We first compared the effect of mitomycin-C (MMC) versus bevacizumab on the surgical outcome of glaucoma filtration surgery (GFS). Secondly, the complementary effects of MMC and anti-VEGF therapy were investigated.Methods
The effect of bevacizumab and MMC on surgical outcome was investigated in a mouse model of GFS. The 1st group received a subconjunctival (SC) injection of bevacizumab (1 μl; 25 μg); the 2nd group was treated during surgery with MMC (sponge soaked with MMC 0.02% for 2 minutes). Group 3 received a combination of MMC and a SC bevacizumab injection.
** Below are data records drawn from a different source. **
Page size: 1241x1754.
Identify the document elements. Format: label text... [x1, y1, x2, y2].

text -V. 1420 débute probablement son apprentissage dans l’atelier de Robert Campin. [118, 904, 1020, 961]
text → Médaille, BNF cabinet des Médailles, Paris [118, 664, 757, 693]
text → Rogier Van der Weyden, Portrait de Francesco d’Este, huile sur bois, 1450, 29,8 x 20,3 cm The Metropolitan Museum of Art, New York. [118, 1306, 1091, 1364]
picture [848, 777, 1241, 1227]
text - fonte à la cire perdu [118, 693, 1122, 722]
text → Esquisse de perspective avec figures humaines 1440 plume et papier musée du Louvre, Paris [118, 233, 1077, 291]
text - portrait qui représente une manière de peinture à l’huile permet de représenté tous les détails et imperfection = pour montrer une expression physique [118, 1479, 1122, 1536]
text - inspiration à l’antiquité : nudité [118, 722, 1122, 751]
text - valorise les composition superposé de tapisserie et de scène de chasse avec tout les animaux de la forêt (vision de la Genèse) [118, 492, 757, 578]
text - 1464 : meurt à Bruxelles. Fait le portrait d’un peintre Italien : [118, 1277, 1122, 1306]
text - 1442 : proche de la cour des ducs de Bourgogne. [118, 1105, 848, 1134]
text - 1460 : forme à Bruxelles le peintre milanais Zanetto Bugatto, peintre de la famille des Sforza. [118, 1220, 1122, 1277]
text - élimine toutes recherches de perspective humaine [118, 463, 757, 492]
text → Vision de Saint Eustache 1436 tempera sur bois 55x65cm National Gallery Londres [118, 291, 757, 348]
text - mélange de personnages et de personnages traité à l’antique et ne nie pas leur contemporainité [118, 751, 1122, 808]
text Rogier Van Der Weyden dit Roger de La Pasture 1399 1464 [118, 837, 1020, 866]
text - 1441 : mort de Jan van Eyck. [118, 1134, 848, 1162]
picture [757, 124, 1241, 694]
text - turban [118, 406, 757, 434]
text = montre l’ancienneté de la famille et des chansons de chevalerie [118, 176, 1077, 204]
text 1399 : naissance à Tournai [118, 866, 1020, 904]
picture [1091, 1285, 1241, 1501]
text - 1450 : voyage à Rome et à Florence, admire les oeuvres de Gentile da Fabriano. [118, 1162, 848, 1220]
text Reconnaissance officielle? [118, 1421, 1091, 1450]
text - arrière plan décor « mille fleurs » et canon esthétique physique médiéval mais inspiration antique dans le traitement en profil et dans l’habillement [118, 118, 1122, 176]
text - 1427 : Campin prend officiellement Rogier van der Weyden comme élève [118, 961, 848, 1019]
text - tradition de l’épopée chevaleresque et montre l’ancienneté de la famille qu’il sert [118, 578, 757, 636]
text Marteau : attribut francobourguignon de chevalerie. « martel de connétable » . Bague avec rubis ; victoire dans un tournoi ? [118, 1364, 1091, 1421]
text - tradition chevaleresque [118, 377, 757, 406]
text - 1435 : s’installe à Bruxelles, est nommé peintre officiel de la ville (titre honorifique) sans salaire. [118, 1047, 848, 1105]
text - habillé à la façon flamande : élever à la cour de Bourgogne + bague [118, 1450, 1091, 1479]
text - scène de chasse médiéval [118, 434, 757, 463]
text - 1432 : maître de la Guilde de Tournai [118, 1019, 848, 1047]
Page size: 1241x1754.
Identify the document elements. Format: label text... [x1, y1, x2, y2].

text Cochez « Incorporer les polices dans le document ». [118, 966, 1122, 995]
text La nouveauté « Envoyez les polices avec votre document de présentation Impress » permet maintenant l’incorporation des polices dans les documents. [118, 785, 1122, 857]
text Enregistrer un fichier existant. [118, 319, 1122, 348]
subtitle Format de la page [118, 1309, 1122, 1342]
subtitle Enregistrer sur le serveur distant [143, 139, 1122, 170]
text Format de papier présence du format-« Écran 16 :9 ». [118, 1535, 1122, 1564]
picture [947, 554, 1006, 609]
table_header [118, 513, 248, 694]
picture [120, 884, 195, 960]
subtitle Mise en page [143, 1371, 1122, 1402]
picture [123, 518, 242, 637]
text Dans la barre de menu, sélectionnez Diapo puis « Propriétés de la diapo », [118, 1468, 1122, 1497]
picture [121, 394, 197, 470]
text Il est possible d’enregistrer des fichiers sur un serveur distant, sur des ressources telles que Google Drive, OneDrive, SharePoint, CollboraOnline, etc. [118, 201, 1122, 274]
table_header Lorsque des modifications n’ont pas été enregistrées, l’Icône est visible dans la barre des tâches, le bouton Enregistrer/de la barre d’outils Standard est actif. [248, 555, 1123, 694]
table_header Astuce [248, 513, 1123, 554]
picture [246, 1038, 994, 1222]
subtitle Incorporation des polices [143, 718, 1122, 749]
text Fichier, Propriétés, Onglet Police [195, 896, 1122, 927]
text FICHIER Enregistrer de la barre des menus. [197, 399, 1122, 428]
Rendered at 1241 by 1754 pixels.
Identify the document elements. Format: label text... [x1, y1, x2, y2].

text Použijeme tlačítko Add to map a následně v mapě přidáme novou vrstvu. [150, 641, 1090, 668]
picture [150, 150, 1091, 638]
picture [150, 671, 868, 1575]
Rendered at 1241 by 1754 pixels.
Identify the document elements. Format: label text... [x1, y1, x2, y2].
Treatment outcome was studied by clinical investigation of bleb area and survival every other day. (Immuno)stainings were performed to study angiogenesis (CD31) and fibrosis (Sirius Red) on postoperative day 14 and 30. VEGF-levels after MMC treatment were measured in rabbit aqueous humor (AH) samples by ELISA.Results
Bevacizumab and MMC were equally effective in improving surgical outcome. In both groups, bleb area was significantly improved with 53%, compared to control (NaCl). Blood vessel density and fibrosis were equally reduced, with 37% and 22%, respectively. Remarkably, one day after surgery, VEGF levels were significantly increased with 90% in the AH of MMC-treated eyes compared to control treated eyes. As compared to MMC monotherapy, combination of MMC and bevacizumab was able to increase bleb area with 18% by an additional reduction of angiogenesis and fibrosis, with 17% and 10%, respectively.Conclusion
Our data suggest that bevacizumab together with MMC may have complementary effects, due to upregulation of VEGF after MMC treatment.